Dilated cardiomyopathy affects approximately one in 2,500 people. Sufferers have enlarged hearts, with thin walls, that don’t pump blood very well. People with the RBM20 mutation need heart transplants and, without them, tend to die quite early: between ages 25 and 30.

Scientists first linked RBM20 to hereditary dilated cardiomyopathy in 2009, but they hadn’t yet figured out how a faulty RBM20 gene worked—or didn’t work—to cause disease inside the body.
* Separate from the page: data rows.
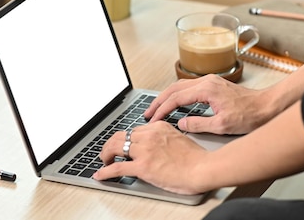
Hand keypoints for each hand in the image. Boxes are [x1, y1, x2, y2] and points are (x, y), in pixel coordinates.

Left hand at [94, 122, 210, 194]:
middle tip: (108, 152)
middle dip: (111, 144)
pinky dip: (105, 171)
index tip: (122, 144)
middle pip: (121, 136)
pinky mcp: (142, 166)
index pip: (134, 130)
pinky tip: (100, 175)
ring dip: (106, 155)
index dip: (126, 139)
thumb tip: (157, 147)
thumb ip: (165, 139)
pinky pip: (117, 167)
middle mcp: (149, 135)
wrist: (203, 168)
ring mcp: (144, 150)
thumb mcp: (179, 138)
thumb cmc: (197, 158)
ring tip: (104, 161)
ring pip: (115, 148)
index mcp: (158, 127)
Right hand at [145, 74, 277, 134]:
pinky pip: (189, 87)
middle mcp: (206, 81)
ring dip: (167, 97)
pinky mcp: (214, 85)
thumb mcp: (222, 125)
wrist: (267, 106)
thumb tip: (180, 124)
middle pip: (174, 88)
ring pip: (180, 86)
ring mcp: (210, 81)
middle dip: (159, 101)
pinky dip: (177, 95)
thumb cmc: (250, 115)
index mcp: (206, 89)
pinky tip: (175, 103)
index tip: (153, 119)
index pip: (176, 98)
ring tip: (157, 108)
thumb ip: (198, 124)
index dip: (162, 110)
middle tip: (148, 113)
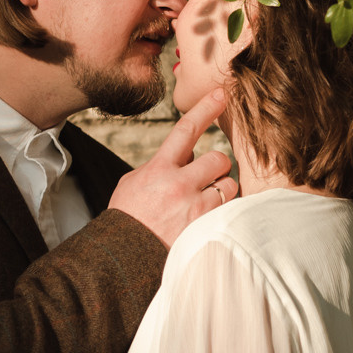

Greaser’s accidental discovery, as described in Nature Medicine, filled in the blank. In healthy individuals, the RBM20 protein is involved in the alternative splicing that helps trim titin down to its smaller, adult form. Without it, titin doesn’t get processed correctly, and the presence of extra-large titin in heart tissue leads to disease.

“Now doctors can analyze people showing symptoms of dilated cardiomyopathy, see if they’re carrying this mutation and factor this information into their treatments,” says Greaser. That treatment would probably start with careful monitoring to catch any further deterioration of the heart condition, Greaser notes.

Better Fishing and Hunting

When his grandfather would complain to him about the difficulty of fishing on choppy days out on Green Bay, biological systems engineering student Justin Vannieuwenhoven did more than listen. He came up with a solution.

His invention, a boat-mounted holder for fishing rods that self-adjusts to keep bait steady relative to the bottom of the water, won the top prize and $10,000 in this year’s Innovation Days competition, held by the College of Engineering for undergraduates to showcase their creative and marketable ideas.

And in a separate Innovation Days contest, another BSE student took the top prize of $2,500 for a device that improves safety for hunters. Luke Stedman teamed with mechanical engineering senior Steve Burbach to create TreeREX, a portable tree stand equipped with steel “jaws” that clamp around a tree trunk and use the hunter’s weight to secure the clamp. The heavier the hunter, the firmer the grip on the tree.

Both avid hunters, the students said they were interested in addressing safety because falls from tree stands are the leading cause of death during Wisconsin’s gun deer season. (Stedman once took a bruising 20-foot fall from a tree stand himself.)

As for fishing, Vannieuwenhoven says his device, which he calls the CFS Holder, works so well because keeping bait steady makes it look more natural to the fish. In addition—unlike other fishing rod holders on the market—its construction makes rods less likely to pull out when a fish bites, and allows fishers to quickly change bait after a catch. Also unlike other holders, the CFS Holder also can be used on ice or land.

Vannieuwenhoven tested his invention with several experienced anglers who reported higher success rates during rough weather. He has filed a provisional patent application for his design and is launching a business called 3 in 1 Holders. Meanwhile, he continues to gather feedback for further improvements.

At least one target market is already satisfied. “My grandpa has six to eight on his boat at all times,” Vannieuwenhoven says. “He’s in love with it.”